Passage.
↓↓↓
Limit points of real sequences

Let’s start by recalling an important theorem of real analysis:

THEOREM. A necessary and sufficient condition for the convergence of a real sequence is that it is bounded and has a unique limit point.

As a consequence of the theorem, a sequence having a unique limit point is divergent if it is unbounded. An example of such a sequence is the sequence \[
u_n = \frac{n}{2}(1+(-1)^n),\] whose initial values are \[
0, 1, 0, 2, 0, 3, 0, 4, 0, 5, 6, \dots\] \((u_n)\) is an unbounded sequence whose unique limit point is \(0\).

Let’s now look at sequences having more complicated limit points sets.

A sequence whose set of limit points is the set of natural numbers

Consider the sequence \((v_n)\) whose initial terms are \[
1, 1, 2, 1, 2, 3, 1, 2, 3, 4, 1, 2, 3, 4, 5, \dots\] \((v_n)\) is defined as follows \[
1 &\text{ for } n= 1\\
n – \frac{k(k+1)}{2} &\text{ for } \frac{k(k+1)}{2} \lt n \le \frac{(k+1)(k+2)}{2}
\end{cases}\] \((v_n)\) is well defined as the sequence \((\frac{k(k+1)}{2})_{k \in \mathbb N}\) is strictly increasing with first term equal to \(1\). \((v_n)\) is a sequence of natural numbers. As \(\mathbb N\) is a set of isolated points of \(\mathbb R\), we have \(V \subseteq \mathbb N\), where \(V\) is the set of limit points of \((v_n)\). Conversely, let’s take \(m \in \mathbb N\). For \(k + 1 \ge m\), we have \(\frac{k(k+1)}{2} + m \le \frac{(k+1)(k+2)}{2}\), hence \[
u_{\frac{k(k+1)}{2} + m} = m\] which proves that \(m\) is a limit point of \((v_n)\). Finally the set of limit points of \((v_n)\) is the set of natural numbers.

A sequence whose set of limit points is the segment \([0,1]\)
↑↑↑
Task. Give every heading in the text on limit points of real sequences, including its title.

Raw data.
↓↓↓
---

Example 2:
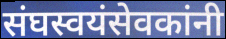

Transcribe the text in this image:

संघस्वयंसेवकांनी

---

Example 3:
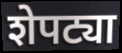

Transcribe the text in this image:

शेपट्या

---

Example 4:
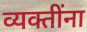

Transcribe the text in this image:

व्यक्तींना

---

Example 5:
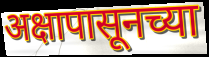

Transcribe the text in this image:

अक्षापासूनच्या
↑↑↑
↓↓↓
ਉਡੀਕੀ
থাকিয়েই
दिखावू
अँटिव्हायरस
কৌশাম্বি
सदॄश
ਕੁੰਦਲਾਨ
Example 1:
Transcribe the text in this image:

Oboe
↑↑↑
↓↓↓
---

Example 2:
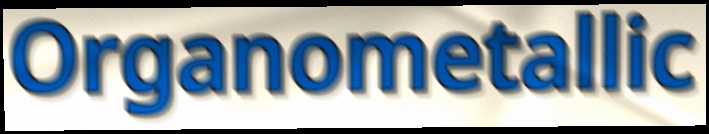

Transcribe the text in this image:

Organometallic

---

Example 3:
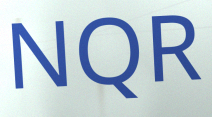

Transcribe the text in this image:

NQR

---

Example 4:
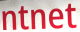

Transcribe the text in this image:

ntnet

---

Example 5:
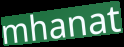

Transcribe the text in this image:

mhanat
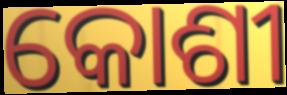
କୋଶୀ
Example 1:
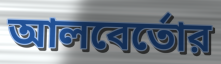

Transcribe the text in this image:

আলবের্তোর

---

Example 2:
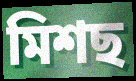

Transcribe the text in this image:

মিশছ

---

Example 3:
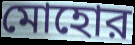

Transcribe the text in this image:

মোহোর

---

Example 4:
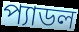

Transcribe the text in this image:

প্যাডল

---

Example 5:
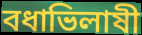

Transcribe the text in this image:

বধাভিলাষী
↑↑↑
Written answer.
- Limit points of real sequences
- A sequence whose set of limit points is the set of natural numbers
- A sequence whose set of limit points is the segment [0,1]